◆ TRY IT ◆
Copy the data exactly as it appears, and do not include any pictures.

Stored data
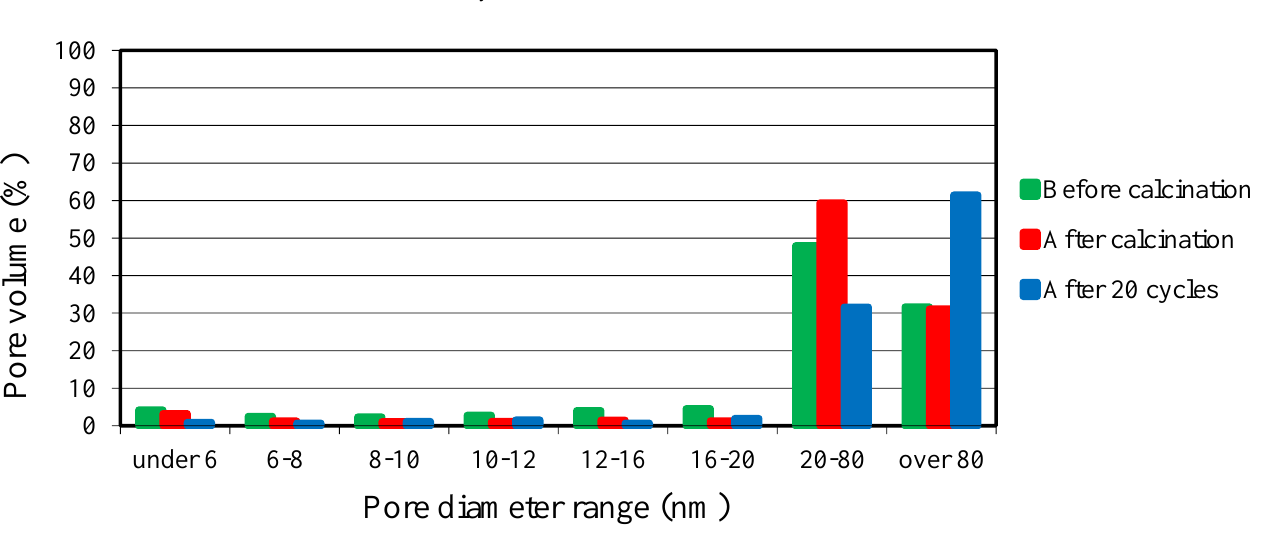
Figure 6. A comparison of Vitošov limestone pore size distribution before calcination, after calcination, and after 20 cycles.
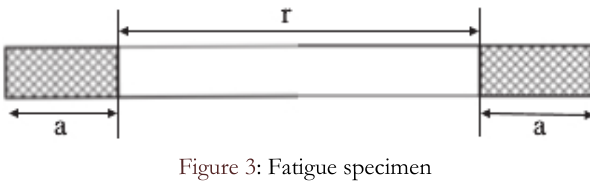
Figure 3: Fatigue specimen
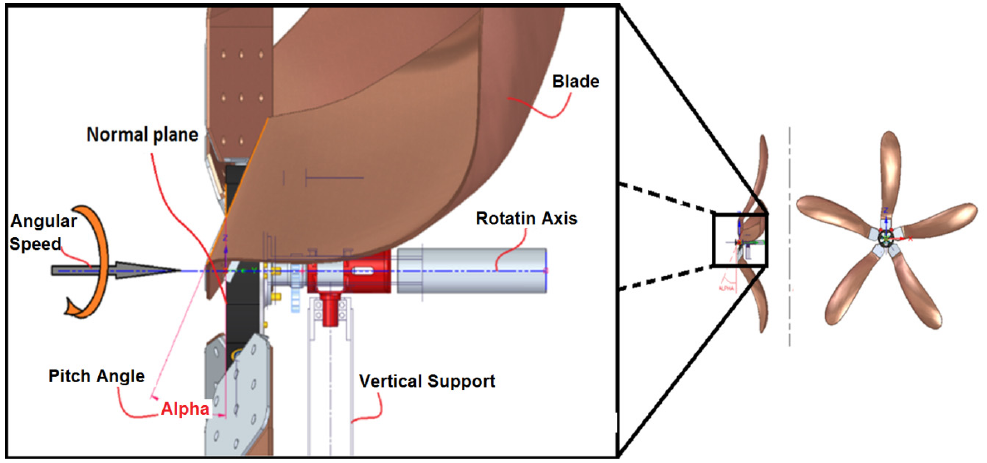
Figure 6. Rotor bio-inspired by the Petra Volubilis seed.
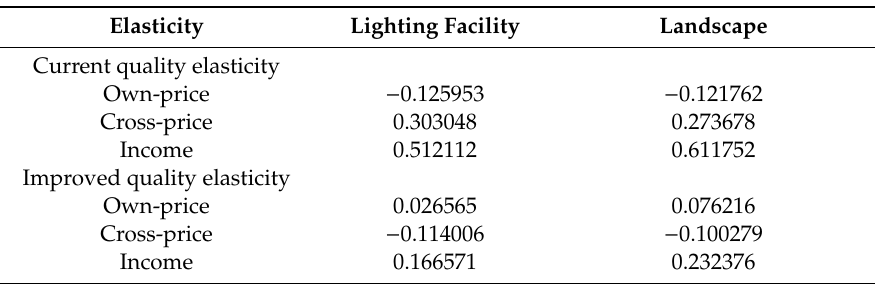
Table 4. Elasticity estimates.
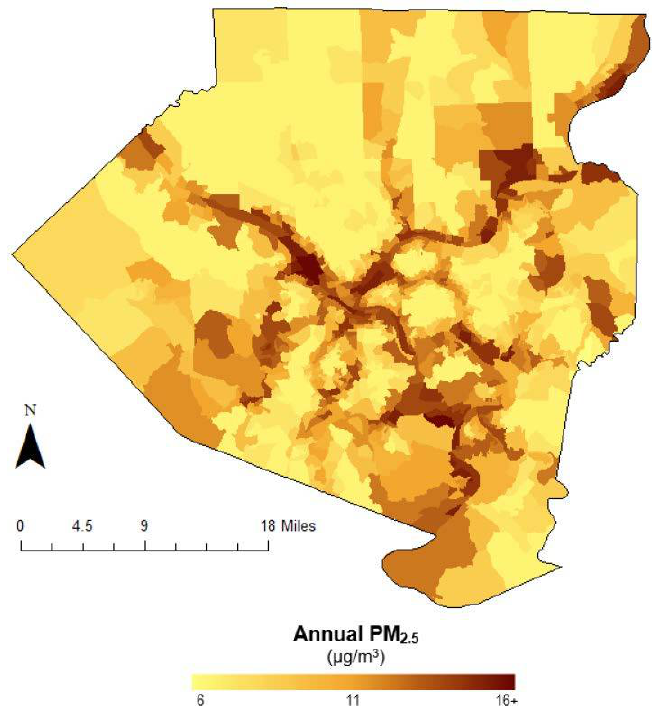
Figure 1. Annual PM 2.5 concentrations by census block group in Allegheny County, PA. Values Annual PM 2.5 concentrations by census block group in Allegheny County,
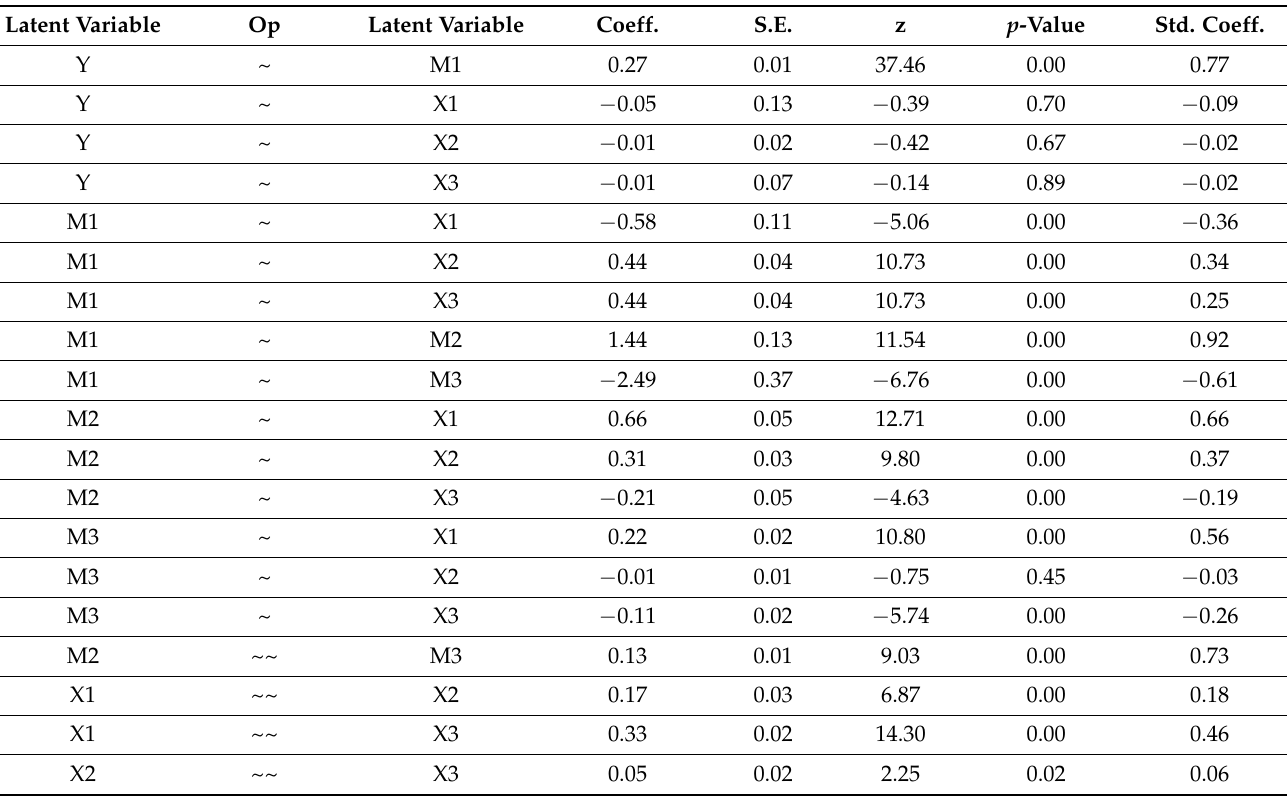
Table 2. Regressions and covariances.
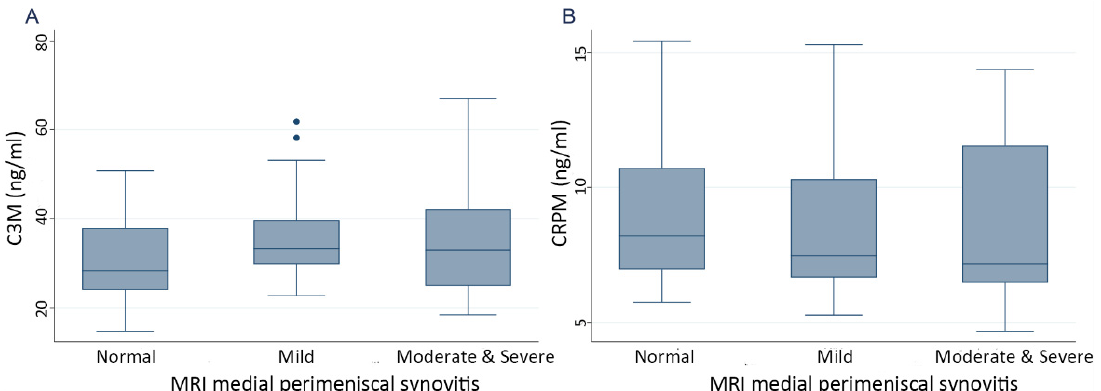
Figure A1. Biochemical marker level by grade of medial perimeniscal synovitis. ( A ) Type III collagen degradation (C3M); ( B ) metabolite of C-reactive protein (CRPM).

◆ OUTPUT FOR THIS EXERCISE ◆
Figure 6. A comparison of Vitošov limestone pore size distribution before calcination, after calcination, and after 20 cycles.
Figure 3: Fatigue specimen
Figure 6. Rotor bio-inspired by the Petra Volubilis seed.
Table 4. Elasticity estimates.
Figure 1. Annual PM 2.5 concentrations by census block group in Allegheny County, PA. Values Annual PM 2.5 concentrations by census block group in Allegheny County,
Table 2. Regressions and covariances.
Figure A1. Biochemical marker level by grade of medial perimeniscal synovitis. ( A ) Type III collagen degradation (C3M); ( B ) metabolite of C-reactive protein (CRPM).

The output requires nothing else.